Statistical machine translation offers a solution for this issue. By constructing probabilistic models or otherwise associating words with each other, statistical methods can simulate a contextual understanding for the translator. Latent Semantic Analysis (LSA; [Foltz & Laham1998]) is one of the tools which fall into this category.
LSA is a well-developed technique and theory for relating words and meanings by analyzing text corpora. A multidimensional vector represents each word and each sentence or other contextual block, and similarity or disparity of meaning can then be calculated by the relative angles of these vectors. LSA uses singular value decomposition [Golub & Van Loan1996] on matrices constructed from words and passages in the learning texts to reduce the number of dimensions in these vectors. Such a dimensional reduction has been shown to be capable of producing simulations of human contextual associations significantly better than simple proximity frequencies.

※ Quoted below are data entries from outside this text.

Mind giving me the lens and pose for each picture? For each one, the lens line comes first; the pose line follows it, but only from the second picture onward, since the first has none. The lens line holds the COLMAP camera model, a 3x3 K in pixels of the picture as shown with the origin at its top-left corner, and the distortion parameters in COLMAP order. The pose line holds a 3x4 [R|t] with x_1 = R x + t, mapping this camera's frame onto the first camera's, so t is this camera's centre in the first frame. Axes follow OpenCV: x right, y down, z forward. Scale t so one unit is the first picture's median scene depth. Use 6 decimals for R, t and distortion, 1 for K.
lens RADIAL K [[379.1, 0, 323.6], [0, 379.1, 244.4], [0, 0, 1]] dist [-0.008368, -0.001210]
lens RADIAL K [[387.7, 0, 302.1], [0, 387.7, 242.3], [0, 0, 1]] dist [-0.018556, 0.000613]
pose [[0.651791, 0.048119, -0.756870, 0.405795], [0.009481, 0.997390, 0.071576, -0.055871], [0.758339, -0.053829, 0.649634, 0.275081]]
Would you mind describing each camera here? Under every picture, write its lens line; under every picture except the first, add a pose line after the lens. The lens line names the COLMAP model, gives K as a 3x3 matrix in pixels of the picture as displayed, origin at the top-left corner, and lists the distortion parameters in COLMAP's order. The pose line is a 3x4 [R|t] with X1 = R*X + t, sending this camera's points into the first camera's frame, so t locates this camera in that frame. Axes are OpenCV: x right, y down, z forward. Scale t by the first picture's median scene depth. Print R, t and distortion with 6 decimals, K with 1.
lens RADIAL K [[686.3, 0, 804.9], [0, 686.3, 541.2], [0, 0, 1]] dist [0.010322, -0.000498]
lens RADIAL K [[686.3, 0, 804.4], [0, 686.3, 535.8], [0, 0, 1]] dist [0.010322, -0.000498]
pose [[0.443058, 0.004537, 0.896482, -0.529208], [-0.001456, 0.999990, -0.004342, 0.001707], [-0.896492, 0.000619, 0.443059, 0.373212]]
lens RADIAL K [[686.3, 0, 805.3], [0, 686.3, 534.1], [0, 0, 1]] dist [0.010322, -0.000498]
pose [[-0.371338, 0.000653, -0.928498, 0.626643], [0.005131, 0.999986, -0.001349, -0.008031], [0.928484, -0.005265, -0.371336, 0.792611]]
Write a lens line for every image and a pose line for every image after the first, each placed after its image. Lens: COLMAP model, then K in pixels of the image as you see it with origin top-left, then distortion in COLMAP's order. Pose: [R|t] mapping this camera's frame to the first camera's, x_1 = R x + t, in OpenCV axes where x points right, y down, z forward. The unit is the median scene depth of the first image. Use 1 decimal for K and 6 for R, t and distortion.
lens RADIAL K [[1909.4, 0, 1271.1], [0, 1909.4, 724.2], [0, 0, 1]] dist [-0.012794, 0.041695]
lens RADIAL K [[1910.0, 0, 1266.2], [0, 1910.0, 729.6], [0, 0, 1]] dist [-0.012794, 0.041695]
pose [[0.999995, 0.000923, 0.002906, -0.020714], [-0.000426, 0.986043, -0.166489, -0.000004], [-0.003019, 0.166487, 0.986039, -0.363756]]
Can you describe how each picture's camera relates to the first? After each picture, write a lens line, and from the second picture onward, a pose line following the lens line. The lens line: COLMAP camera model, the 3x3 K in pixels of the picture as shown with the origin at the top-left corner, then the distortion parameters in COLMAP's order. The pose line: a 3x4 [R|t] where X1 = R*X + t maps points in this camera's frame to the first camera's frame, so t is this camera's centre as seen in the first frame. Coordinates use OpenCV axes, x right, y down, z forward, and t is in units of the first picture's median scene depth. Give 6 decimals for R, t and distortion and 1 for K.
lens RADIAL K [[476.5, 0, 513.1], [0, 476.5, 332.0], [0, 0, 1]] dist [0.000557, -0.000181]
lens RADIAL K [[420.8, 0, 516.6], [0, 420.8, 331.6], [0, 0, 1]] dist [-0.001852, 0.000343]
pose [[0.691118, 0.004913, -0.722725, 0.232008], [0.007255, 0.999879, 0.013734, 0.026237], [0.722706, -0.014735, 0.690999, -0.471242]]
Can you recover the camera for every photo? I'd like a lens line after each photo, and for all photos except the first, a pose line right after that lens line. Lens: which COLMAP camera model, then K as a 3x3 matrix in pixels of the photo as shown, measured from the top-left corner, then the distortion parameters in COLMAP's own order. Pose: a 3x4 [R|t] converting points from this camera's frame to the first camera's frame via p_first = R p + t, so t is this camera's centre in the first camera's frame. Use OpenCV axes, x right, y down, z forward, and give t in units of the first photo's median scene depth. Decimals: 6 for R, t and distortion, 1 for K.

Although one of LSA’s greatest potential uses is in dealing with polysemy and synonymy, most studies to date have focused upon its applications in searching, including cross-language document retrieval. In the “Intelligent Essay Assessor” (http://www.knowledge-technologies.com/), a commercial product which evaluates students’ knowledge and writing skill, LSA has also been applied as a vocabulary analyzer. Some research has been done on LSA’s use in translating eastern languages [Kim, Chang, & Zhang2002], the relative scarcity of papers directly concerned with LSA-implemented machine translation suggests that this is still an open field.
This thesis examines LSA’s use in lexical disambiguation, under the hypothesis that a standard automated translation method, such as that used by SYSTRAN’s BabelFish and Google translator, when integrated with an LSA model should produce highly accurate word choice for polysemous nouns through analysis of context. Testing of the LSA model on a small, controlled sample space has produced results that affirm LSA’s ability to differentiate between noun meanings. For example, given any usage of “cave” or “umpire” in the target passage, LSA can determine which meaning of “bat” is appropriate, and translate accordingly.
As the use of a Bayesian probability calculation on a simple co-occurrence frequency table created from the same data has similar disambiguation capabilities, the paper also incorporates comparison of LSA with the Bayesian model. The comparative ease of use and small size of the Bayesian method is weighed against LSA’s broader range, as it associate more words with the polysemous nouns through the manipulation of its matrix. Other aspects of the project which are still in progress include automating the acquisition of training data for the LSA matrix and handling plurals.
In addition, our translation program can be connected to an online translator such as BabelFish for a practical demonstration of its capabilities. Given a sentence, the online translator generates a translation in the target language, which is then examined by the LSA or Bayesian model to determine if any polysemous noun present was interpreted accurately, and to correct the translation if necessary.